C’est en récital que l’on a retrouvé la jeune femme à la salle Cortot, dans le cadre de la saison Pro Musicis, pour un programme en lien direct avec son actualité discographique et nouvelle preuve de sa curiosité : un somptueux enregistrement (2) de Ce que l’on entend, corpus (de trois cahiers de six pièces) inspiré par la Divine Comédie de Dante que Marie Jaëll (1846-1925) termina en 1894. Réalisation fascinante par le minimalisme de son matériau de départ (les quatre premières notes du Dies iræ), le triptyque de la compositrice alsacienne peut dérouter de prime abord un public accoutumé à des pages fameuses du piano romantique ; la meilleure façon de le faire connaître est certainement de le mettre en perspective en associant de larges extraits à des compositions d’un contemporain, ami et admirateur de Marie Jaëll dont l’approche révolutionnaire du clavier a profondément marqué cette dernière : Franz Liszt.

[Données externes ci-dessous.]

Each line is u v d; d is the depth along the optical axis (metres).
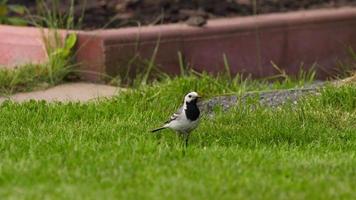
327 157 11.48
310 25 18.95
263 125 13.35
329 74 18.95
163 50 17.33
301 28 18.83
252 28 18.28
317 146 12.31
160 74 17.20
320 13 19.34
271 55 18.47
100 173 10.39
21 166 10.64
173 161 10.96
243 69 18.14
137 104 14.58
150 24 18.69
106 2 19.70
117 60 16.91
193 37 17.64
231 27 18.06
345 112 14.05
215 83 15.73
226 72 17.88
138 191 9.73
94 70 16.88
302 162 11.09
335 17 19.31
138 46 17.09
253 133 12.99
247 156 11.25
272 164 10.94
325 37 19.12
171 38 17.41
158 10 19.30
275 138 12.84
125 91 15.33
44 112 14.02
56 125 13.28
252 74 18.25
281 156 11.48
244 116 13.85
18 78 16.19
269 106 14.61
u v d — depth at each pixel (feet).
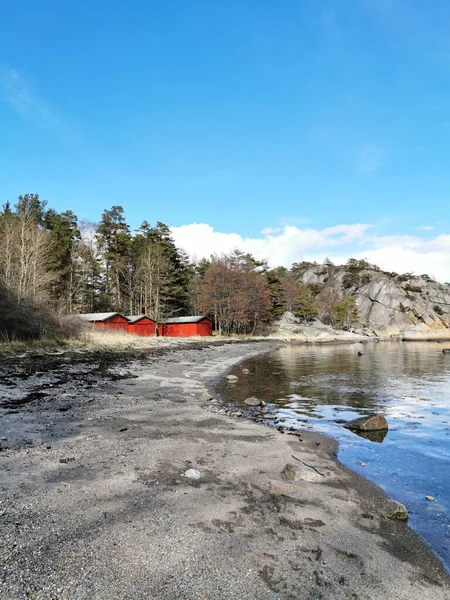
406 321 316.60
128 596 10.81
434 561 13.87
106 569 11.95
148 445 25.31
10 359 60.49
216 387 54.70
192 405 39.68
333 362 90.89
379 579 12.54
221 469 21.58
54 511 15.56
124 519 15.20
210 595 11.09
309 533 15.16
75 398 39.58
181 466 21.70
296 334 229.86
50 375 51.57
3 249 116.26
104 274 196.03
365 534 15.47
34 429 27.94
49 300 124.98
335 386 55.72
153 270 188.03
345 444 28.40
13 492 17.19
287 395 48.73
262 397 47.34
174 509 16.33
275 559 13.16
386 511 17.29
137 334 149.69
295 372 71.92
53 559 12.27
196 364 81.15
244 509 16.80
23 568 11.69
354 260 405.59
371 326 310.86
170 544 13.57
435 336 234.79
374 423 32.68
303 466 22.90
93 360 69.87
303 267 480.64
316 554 13.70
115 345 94.53
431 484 21.13
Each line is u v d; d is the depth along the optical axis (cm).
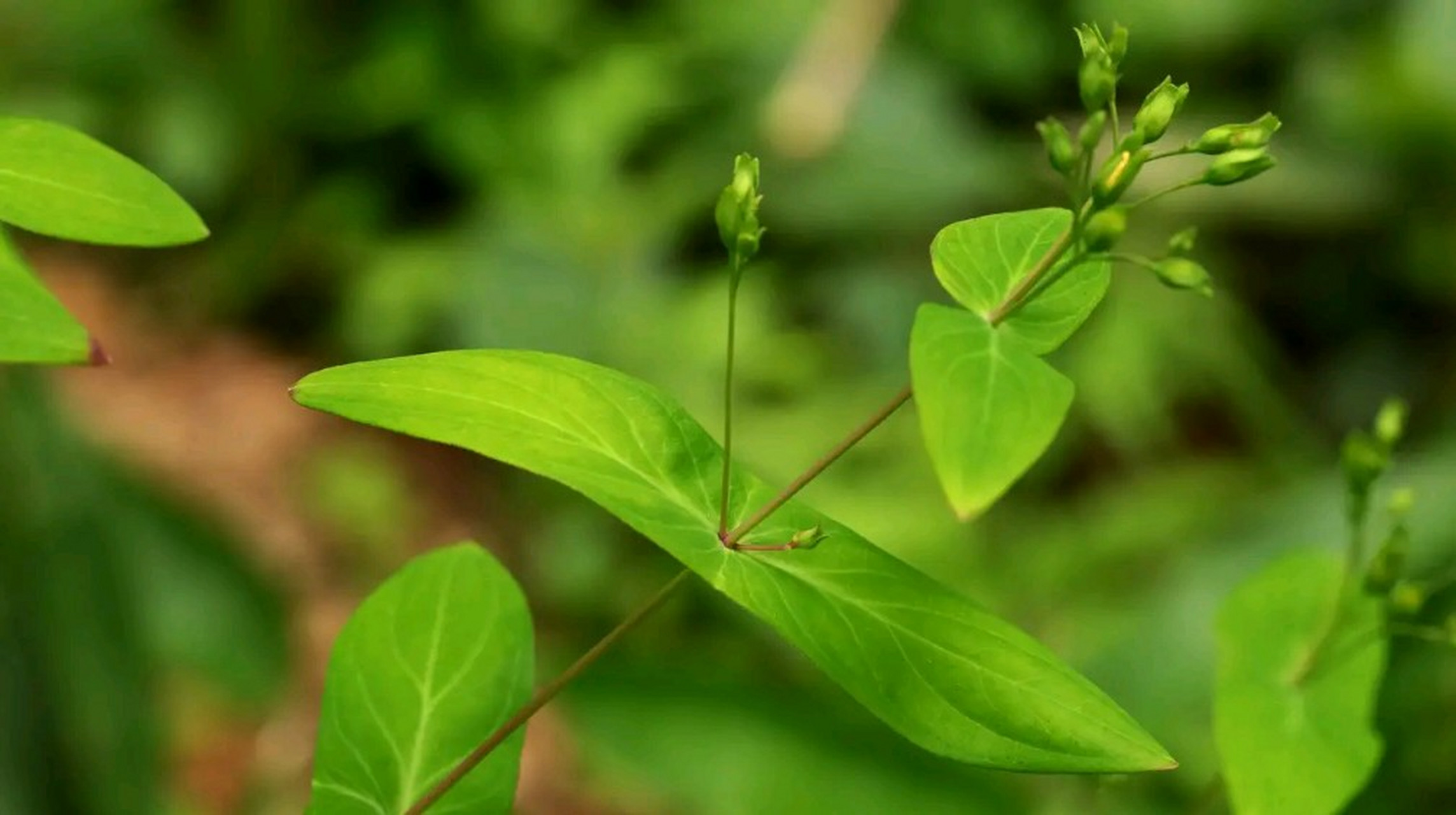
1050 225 58
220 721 113
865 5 157
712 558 57
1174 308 143
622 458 58
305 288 158
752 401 137
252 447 141
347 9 159
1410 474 99
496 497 141
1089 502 136
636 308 141
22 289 54
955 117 156
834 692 113
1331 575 67
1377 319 156
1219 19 152
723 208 56
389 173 160
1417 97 148
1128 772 57
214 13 160
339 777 61
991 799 84
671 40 158
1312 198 150
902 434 129
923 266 152
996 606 118
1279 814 64
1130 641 95
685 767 83
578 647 126
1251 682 65
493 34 155
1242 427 147
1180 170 150
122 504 100
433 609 62
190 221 56
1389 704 88
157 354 151
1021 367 55
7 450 90
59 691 87
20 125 56
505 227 146
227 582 104
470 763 59
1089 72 56
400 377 57
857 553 58
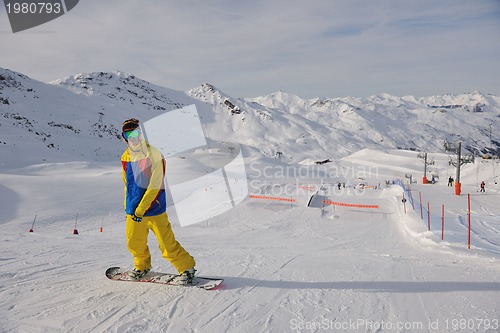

Telle est l’option choisie par Celia Oneto Bensaid, qui entoure 12 (3) des 18 numéros de Ce que l’on entend de pages lisztiennes fameuses telles que l’Etude de concert n° 3 « Un sospiro », Aufenthalt et Ständchen, deux transcriptions de Schubert, ou bien plus rare dans le cas de l’obsessionnelle Méphisto-Valse n°3, très différente de la rebattue n° 2 et parfaitement en situation un peu avant Obsession, dernier morceau du Purgatoire jaëllien. On aura été comblé par le jeu bien timbré de Celia Oneto Bensaid, expressif mais sans surcharge dans Liszt (exemplaire Ständchen), autant que par son approche de la musique de Jaëll.
La partition est techniquement redoutable, certes, mais par-delà la maîtrise digitale que manifeste l'artiste, on admire d'abord sa compréhension intime de la musique. Plus un recoin de celle-ci ne lui échappe après l’avoir beaucoup jouée en public : comme dans son enregistrement, la pianiste récolte les fruits de cette fréquentation assidue et procure à l’auditeur une perception organique du texte musical, de l’incessante métamorphose à laquelle la compositrice soumet le matériau de départ, toujours mue par un dessein poétique. Magnétisme, souffle, puissance des images : de la Poursuite intiale de L’Enfer à la pureté apaisée de la Contemplation conclusive du Paradis – servie, comme les Voix célestes et Hymne par un toucher d’un raffinement peu commun –, en passant par un Purgatoire souvent convulsif (saisissantes Obesssions !) l’interprète installe un univers sonore dont le magnétisme, le souffle, la puissance visuelle emportent l’adhésion.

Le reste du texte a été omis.